**WHAT THE EXERCISE ASKS:** Where a picture appears in the data below, exclude it; restate everything else word for word.

**GIVEN MATERIAL:**
<<<<

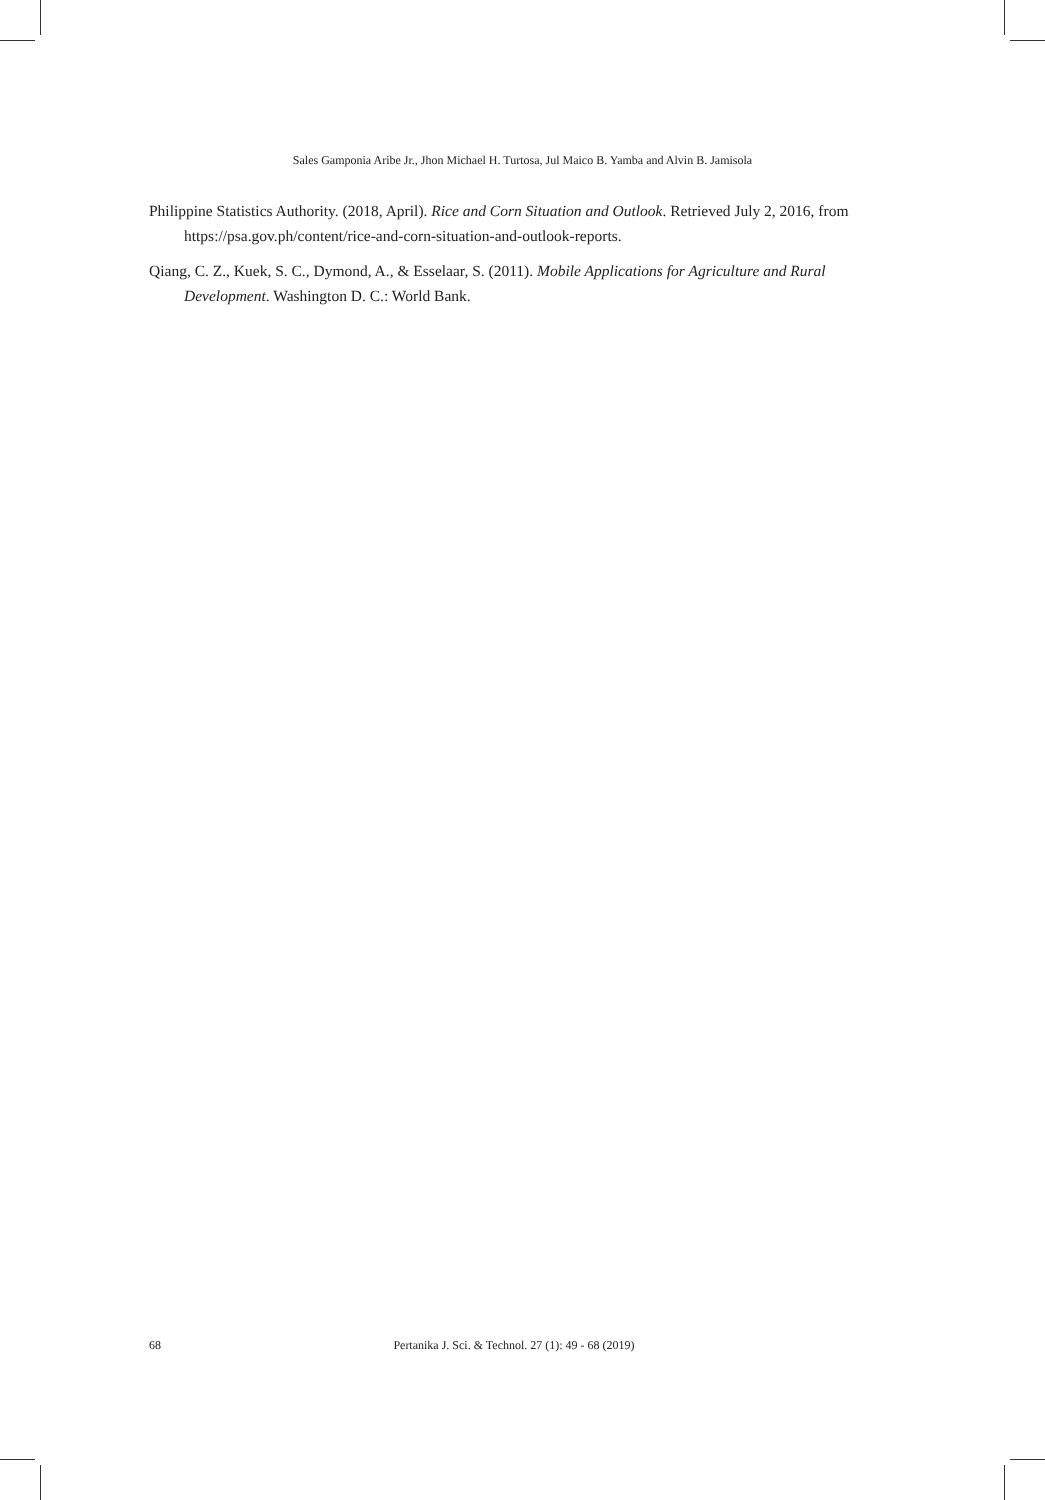Sales Gamponia Aribe Jr., Jhon Michael H. Turtosa, Jul Maico B. Yamba and Alvin B. Jamisola
Philippine Statistics Authority. (2018, April). Rice and Corn Situation and Outlook. Retrieved July 2, 2016, from https://psa.gov.ph/content/rice-and-corn-situation-and-outlook-reports.
Qiang, C. Z., Kuek, S. C., Dymond, A., & Esselaar, S. (2011). Mobile Applications for Agriculture and Rural Development. Washington D. C.: World Bank.
68 Pertanika J. Sci. & Technol. 27 (1): 49 - 68 (2019)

>>>>

**RESPONSE TO THIS TASK:**
Sales Gamponia Aribe Jr., Jhon Michael H. Turtosa, Jul Maico B. Yamba and Alvin B. Jamisola
Philippine Statistics Authority. (2018, April). Rice and Corn Situation and Outlook. Retrieved July 2, 2016, from https://psa.gov.ph/content/rice-and-corn-situation-and-outlook-reports.
Qiang, C. Z., Kuek, S. C., Dymond, A., & Esselaar, S. (2011). Mobile Applications for Agriculture and Rural Development. Washington D. C.: World Bank.
68 Pertanika J. Sci. & Technol. 27 (1): 49 - 68 (2019)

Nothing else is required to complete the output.